If you wanted to get a game out, you just published the executable somewhere
for downloading and marketed it well if you were out to disseminate something
without profit motive.

Nowadays though, the gaming industry flourishes based on integration through
various corporate entities which represent leverage points for sufficiently
large and centralizable market actors.

Android and especially iOS are the most telling examples, but basically any
AppStore like infrastructure that relies on market penetration to maintain
it's own existence is at some point threatened.

This is where the idea of "too big to fail" comes back to bite you. When you
have highly consolidated and invested in industries that are so large that
they constitute large chunks of market share, yet require substantially large
capital inputs necessitating the partaking of "tainted cash" you get an
environment where economic hostage taking becomes a viable strategy.

Your choice suddenly becomes whether to topple/hobble those companies,
potentially having disasterous effects on your labor market, or sacrificing
your cultural morals to the first big market actor who takes offense.

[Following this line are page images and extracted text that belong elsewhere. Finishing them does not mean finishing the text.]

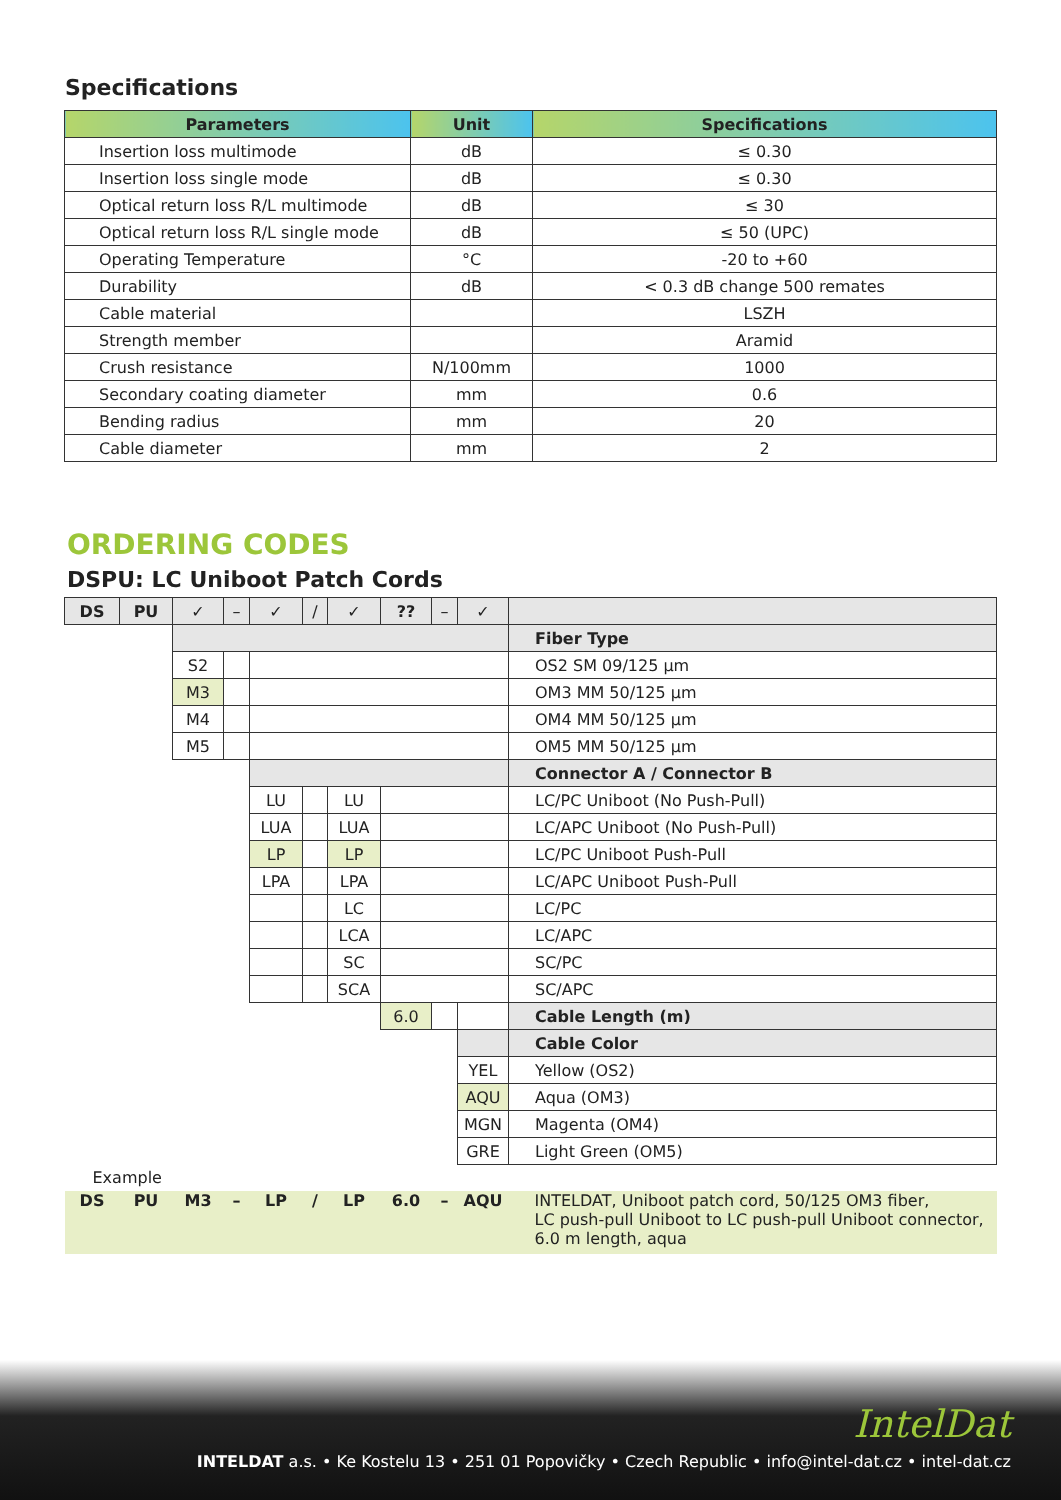Specifications
| Parameters | Unit | Specifications |
| --- | --- | --- |
| Insertion loss multimode | dB | ≤ 0.30 |
| Insertion loss single mode | dB | ≤ 0.30 |
| Optical return loss R/L multimode | dB | ≤ 30 |
| Optical return loss R/L single mode | dB | ≤ 50 (UPC) |
| Operating Temperature | °C | -20 to +60 |
| Durability | dB | < 0.3 dB change 500 remates |
| Cable material | | LSZH |
| Strength member | | Aramid |
| Crush resistance | N/100mm | 1000 |
| Secondary coating diameter | mm | 0.6 |
| Bending radius | mm | 20 |
| Cable diameter | mm | 2 |
ORDERING CODES
DSPU: LC Uniboot Patch Cords
| DS | PU | ✓ | – | ✓ | / | ✓ | ?? | – | ✓ | |
| | | | | | | | | | | Fiber Type |
| | | S2 | | | | | | | | OS2 SM 09/125 µm |
| | | M3 | | | | | | | | OM3 MM 50/125 µm |
| | | M4 | | | | | | | | OM4 MM 50/125 µm |
| | | M5 | | | | | | | | OM5 MM 50/125 µm |
| | | | | | | | | | | Connector A / Connector B |
| | | | | LU | | LU | | | | LC/PC Uniboot (No Push-Pull) |
| | | | | LUA | | LUA | | | | LC/APC Uniboot (No Push-Pull) |
| | | | | LP | | LP | | | | LC/PC Uniboot Push-Pull |
| | | | | LPA | | LPA | | | | LC/APC Uniboot Push-Pull |
| | | | | | | LC | | | | LC/PC |
| | | | | | | LCA | | | | LC/APC |
| | | | | | | SC | | | | SC/PC |
| | | | | | | SCA | | | | SC/APC |
| | | | | | | | 6.0 | | | Cable Length (m) |
| | | | | | | | | | | Cable Color |
| | | | | | | | | | YEL | Yellow (OS2) |
| | | | | | | | | | AQU | Aqua (OM3) |
| | | | | | | | | | MGN | Magenta (OM4) |
| | | | | | | | | | GRE | Light Green (OM5) |
| Example | | | | | | | | | | |
| DS | PU | M3 | – | LP | / | LP | 6.0 | – | AQU | INTELDAT, Uniboot patch cord, 50/125 OM3 fiber, LC push-pull Uniboot to LC push-pull Uniboot connector, 6.0 m length, aqua |
IntelDat
INTELDAT a.s. • Ke Kostelu 13 • 251 01 Popovičky • Czech Republic • info@intel-dat.cz • intel-dat.cz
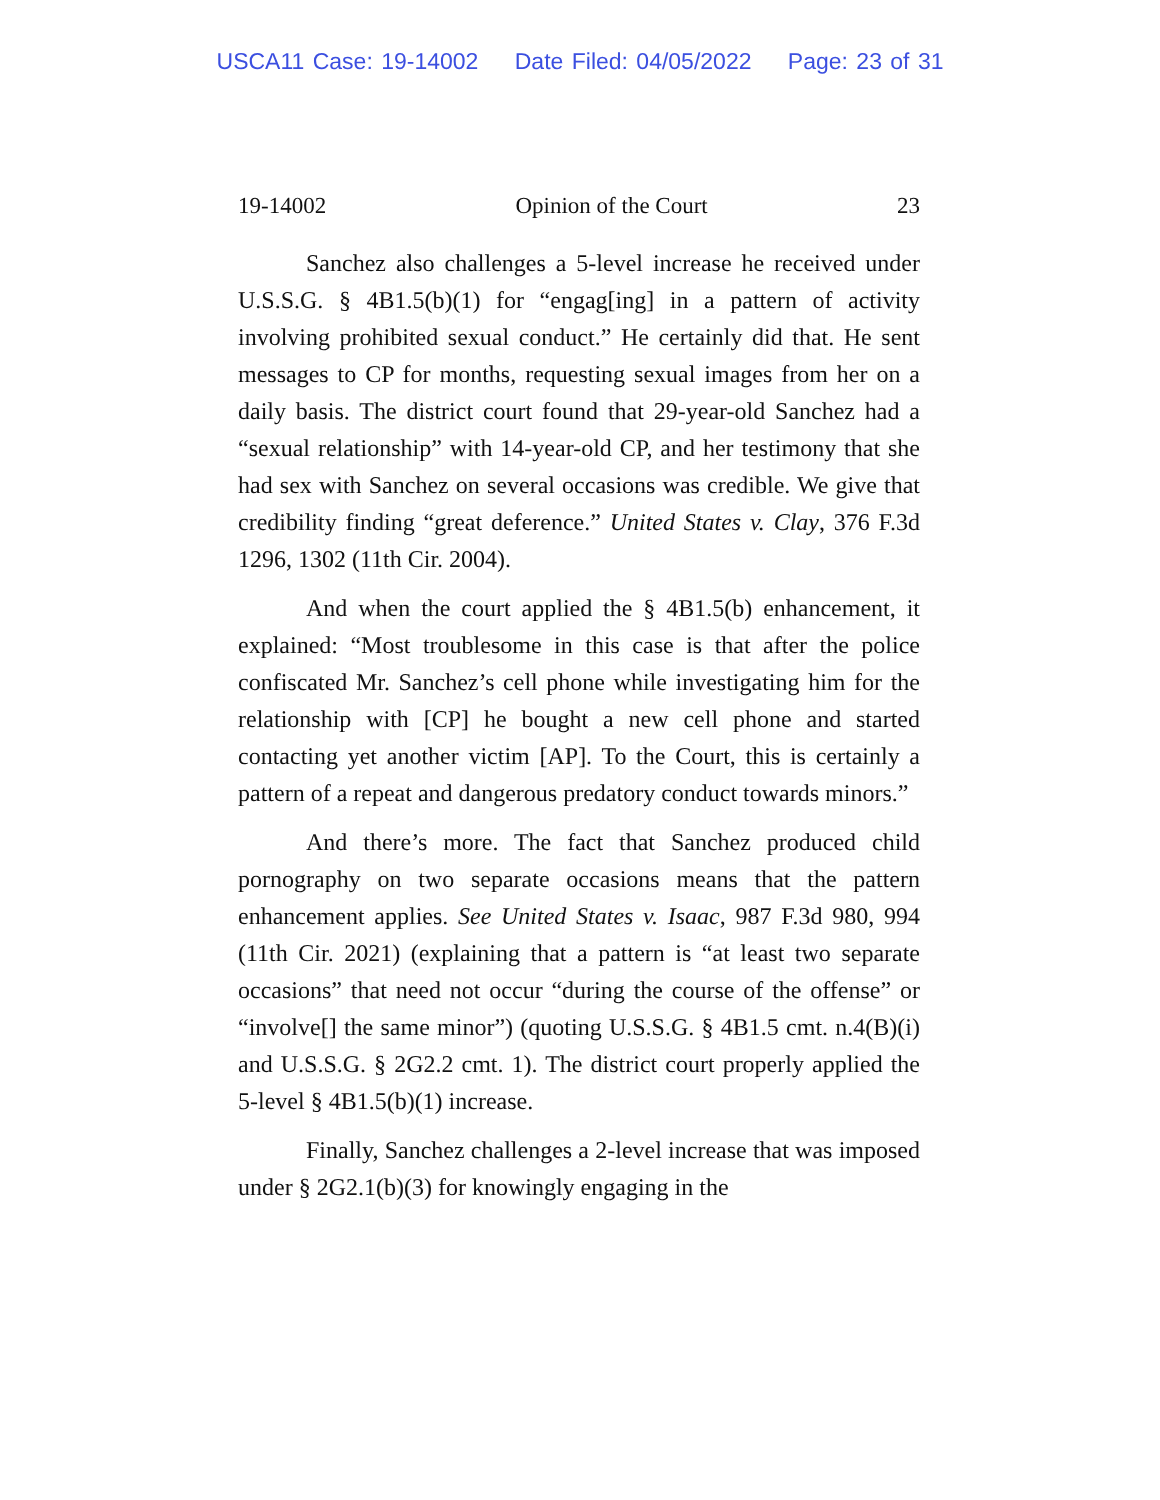USCA11 Case: 19-14002 Date Filed: 04/05/2022 Page: 23 of 31
19-14002 Opinion of the Court 23
Sanchez also challenges a 5-level increase he received under U.S.S.G. § 4B1.5(b)(1) for “engag[ing] in a pattern of activity involving prohibited sexual conduct.” He certainly did that. He sent messages to CP for months, requesting sexual images from her on a daily basis. The district court found that 29-year-old Sanchez had a “sexual relationship” with 14-year-old CP, and her testimony that she had sex with Sanchez on several occasions was credible. We give that credibility finding “great deference.” United States v. Clay, 376 F.3d 1296, 1302 (11th Cir. 2004).
And when the court applied the § 4B1.5(b) enhancement, it explained: “Most troublesome in this case is that after the police confiscated Mr. Sanchez’s cell phone while investigating him for the relationship with [CP] he bought a new cell phone and started contacting yet another victim [AP]. To the Court, this is certainly a pattern of a repeat and dangerous predatory conduct towards minors.”
And there’s more. The fact that Sanchez produced child pornography on two separate occasions means that the pattern enhancement applies. See United States v. Isaac, 987 F.3d 980, 994 (11th Cir. 2021) (explaining that a pattern is “at least two separate occasions” that need not occur “during the course of the offense” or “involve[] the same minor”) (quoting U.S.S.G. § 4B1.5 cmt. n.4(B)(i) and U.S.S.G. § 2G2.2 cmt. 1). The district court properly applied the 5-level § 4B1.5(b)(1) increase.
Finally, Sanchez challenges a 2-level increase that was imposed under § 2G2.1(b)(3) for knowingly engaging in the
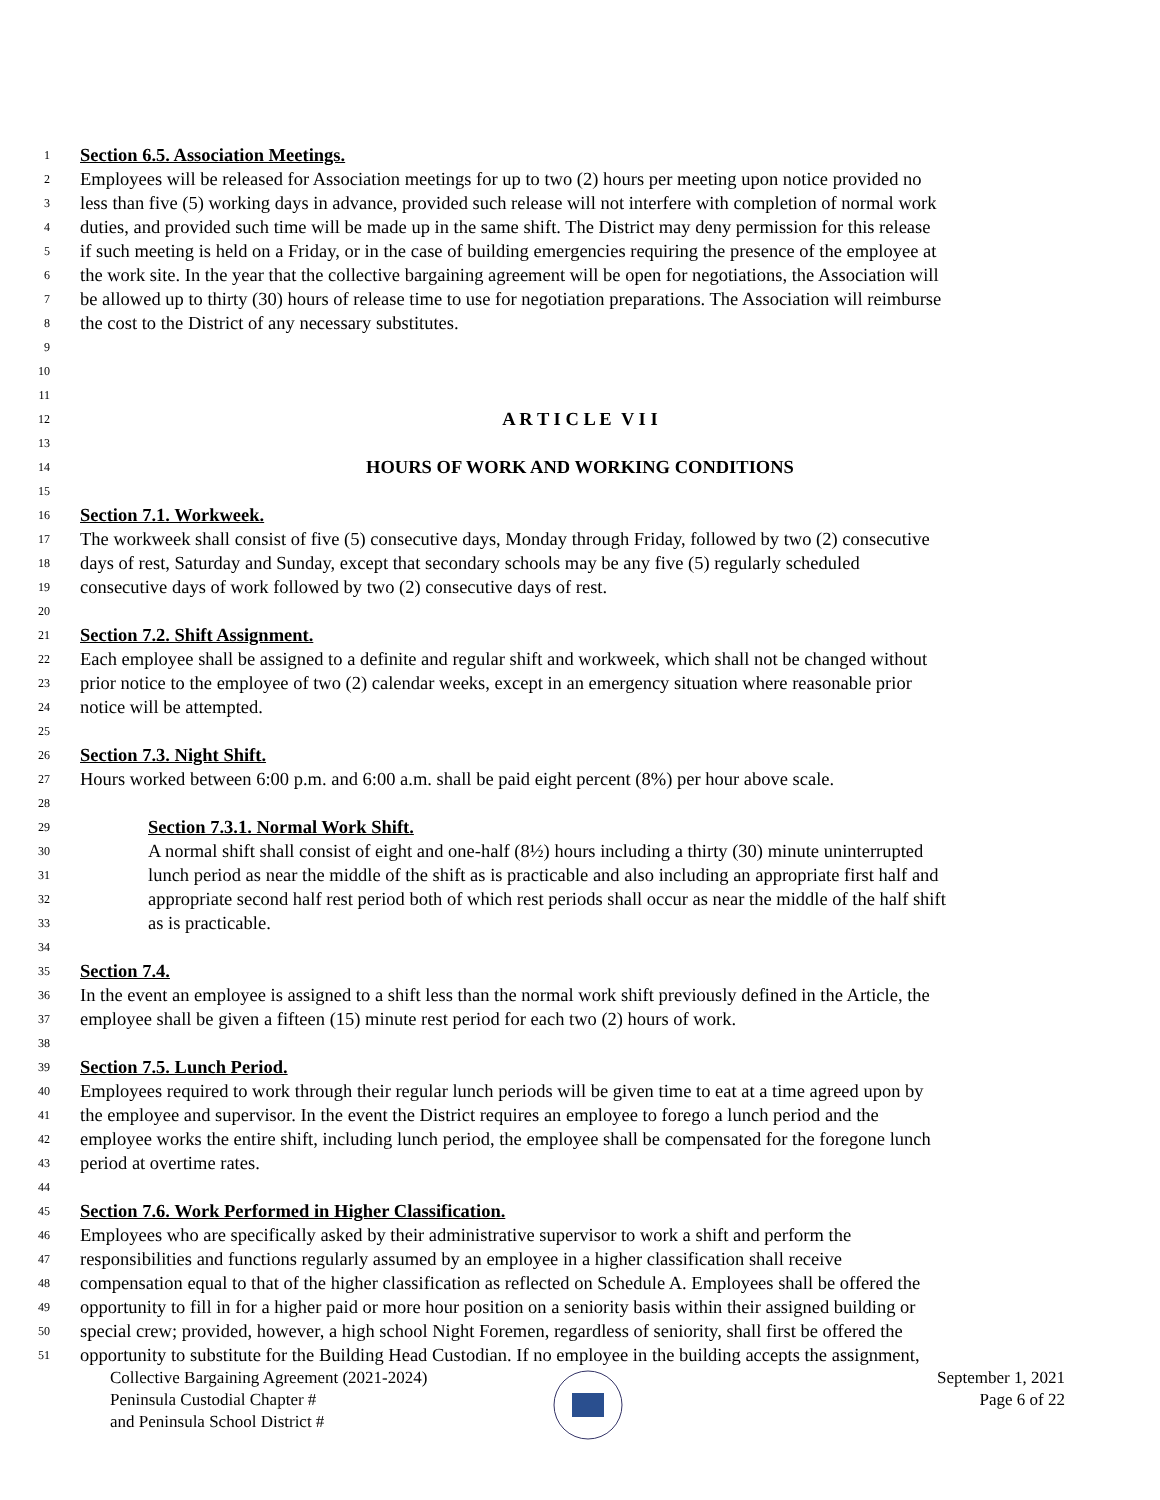1 Section 6.5. Association Meetings.
2 Employees will be released for Association meetings for up to two (2) hours per meeting upon notice provided no
3 less than five (5) working days in advance, provided such release will not interfere with completion of normal work
4 duties, and provided such time will be made up in the same shift. The District may deny permission for this release
5 if such meeting is held on a Friday, or in the case of building emergencies requiring the presence of the employee at
6 the work site. In the year that the collective bargaining agreement will be open for negotiations, the Association will
7 be allowed up to thirty (30) hours of release time to use for negotiation preparations. The Association will reimburse
8 the cost to the District of any necessary substitutes.
9
10
11
12 A R T I C L E V I I
13
14 HOURS OF WORK AND WORKING CONDITIONS
15
16 Section 7.1. Workweek.
17 The workweek shall consist of five (5) consecutive days, Monday through Friday, followed by two (2) consecutive
18 days of rest, Saturday and Sunday, except that secondary schools may be any five (5) regularly scheduled
19 consecutive days of work followed by two (2) consecutive days of rest.
20
21 Section 7.2. Shift Assignment.
22 Each employee shall be assigned to a definite and regular shift and workweek, which shall not be changed without
23 prior notice to the employee of two (2) calendar weeks, except in an emergency situation where reasonable prior
24 notice will be attempted.
25
26 Section 7.3. Night Shift.
27 Hours worked between 6:00 p.m. and 6:00 a.m. shall be paid eight percent (8%) per hour above scale.
28
29 Section 7.3.1. Normal Work Shift.
30 A normal shift shall consist of eight and one-half (8½) hours including a thirty (30) minute uninterrupted
31 lunch period as near the middle of the shift as is practicable and also including an appropriate first half and
32 appropriate second half rest period both of which rest periods shall occur as near the middle of the half shift
33 as is practicable.
34
35 Section 7.4.
36 In the event an employee is assigned to a shift less than the normal work shift previously defined in the Article, the
37 employee shall be given a fifteen (15) minute rest period for each two (2) hours of work.
38
39 Section 7.5. Lunch Period.
40 Employees required to work through their regular lunch periods will be given time to eat at a time agreed upon by
41 the employee and supervisor. In the event the District requires an employee to forego a lunch period and the
42 employee works the entire shift, including lunch period, the employee shall be compensated for the foregone lunch
43 period at overtime rates.
44
45 Section 7.6. Work Performed in Higher Classification.
46 Employees who are specifically asked by their administrative supervisor to work a shift and perform the
47 responsibilities and functions regularly assumed by an employee in a higher classification shall receive
48 compensation equal to that of the higher classification as reflected on Schedule A. Employees shall be offered the
49 opportunity to fill in for a higher paid or more hour position on a seniority basis within their assigned building or
50 special crew; provided, however, a high school Night Foremen, regardless of seniority, shall first be offered the
51 opportunity to substitute for the Building Head Custodian. If no employee in the building accepts the assignment,
Collective Bargaining Agreement (2021-2024)
Peninsula Custodial Chapter #
and Peninsula School District #
September 1, 2021
Page 6 of 22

The alternative is "rolling your own dissemination infrastructure." Which
while non-trivial, has it's costs associated with it primarily in the sense of
"what sets of tools are at my disposal to get something out there?"

When you have an actor such as China clamping down on for-profits in order to
prevent them from providing aid, that essentially means starting at the ground
floor. All you can really assume is there for you without the threat of a
lawyer knocking on your door with bad news from a vendor is Free Software, and
whatever smaller actors you can gather who aren't yet big enough to be
adversely effected by your Adversary.

Not an enviable position to be in to be quite honest.